January: " I've enjoyed people's reports on what they've been reading, whether they do them over a month or over a year, so...." I'm going to do a "year in books" again for '05, but I am nowhere near done reading for '05 yet. Today I'm in the middle of The Child Garden, Military Methods in the Art of War, and an issue of New Scientist.
February: "10:00 a.m., and I've written 2000 words and demolished ten notecards." Notecards. Pretty pretty color-coded notecards. Props of my fruitbattery.
March: "I am fighting the urge to make a salad." This could actually begin almost all of my posts. I love salads.
April: "Good morning!" (Yawn!)
May: "Now that I'm a grown-up, I really miss May baskets."
June: "In my family, we had an old joke, one that was no longer funny (if in fact it had ever been funny)." Heh. People who know my family can't tell which joke that is from just that line.
July: "I have sent Thermionic Night off to beta readers." Who were useful, thanks, and I'll be poking you-all fairly soon about the Sampo draft. Where "fairly soon" may mean "yet this year" or may mean "before my birthday."
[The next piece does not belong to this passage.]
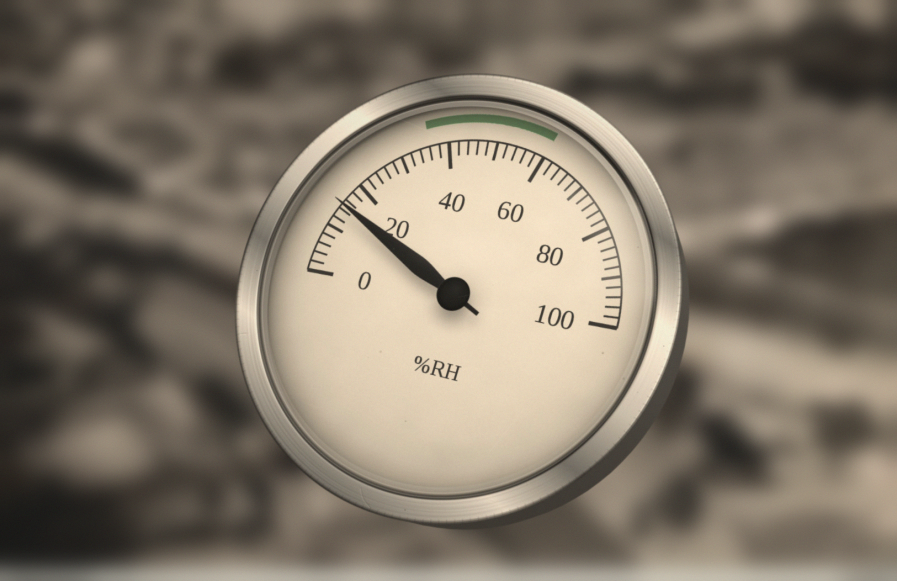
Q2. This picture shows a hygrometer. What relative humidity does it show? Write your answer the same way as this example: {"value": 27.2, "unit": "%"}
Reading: {"value": 15, "unit": "%"}
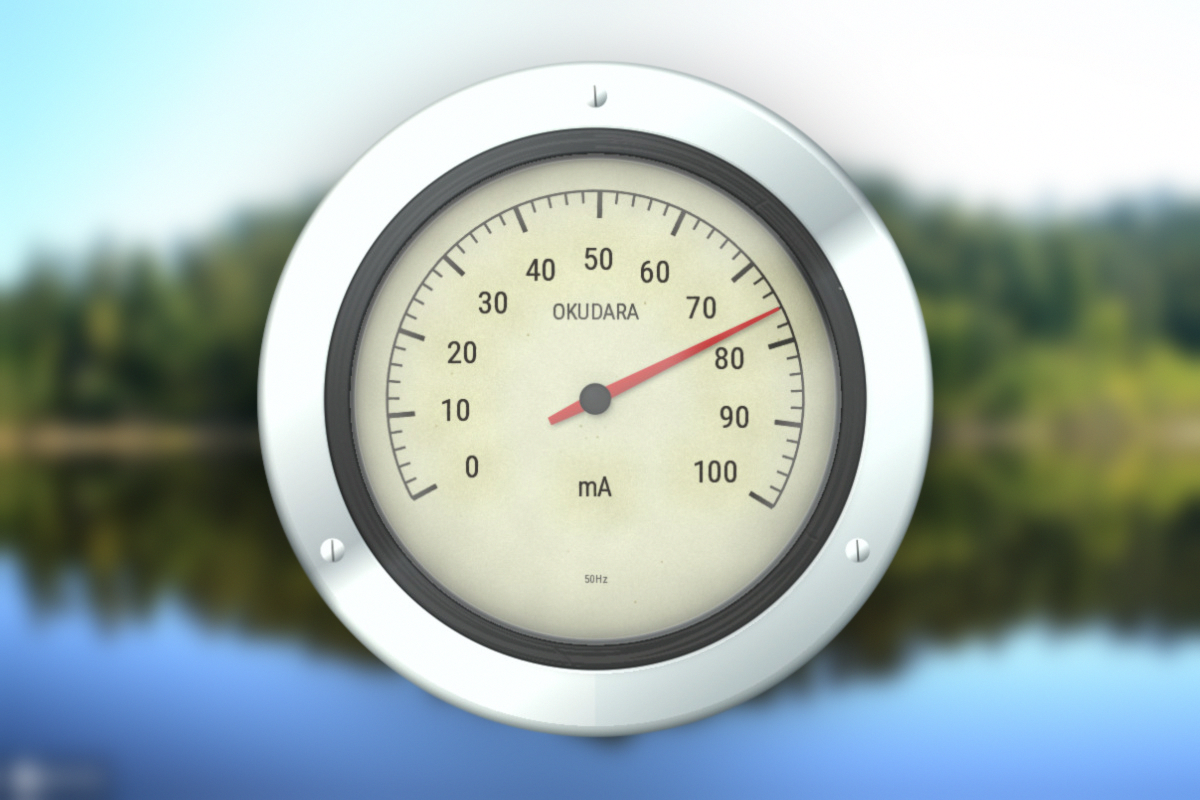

August: "Who is the most interestingly unfortunate female figure in any mythology for a big, burly, somewhat hapless hockey player guy (defenseman) to make a pass at?" Heh. I should work on that story some more. I am wearing my Sundin jersey today.
September: "Last night
October: "One rejection, that's it."
November: "I just got the photos from my ten-year high school class reunion, and I must say this: it is all right to be pale."
December: "My back had been misbehaving for awhile, but I got into the 'I have too many other things to do' mode and had not scheduled a massage." This is, unfortunately, very like the salad line: more widely applicable than one might think.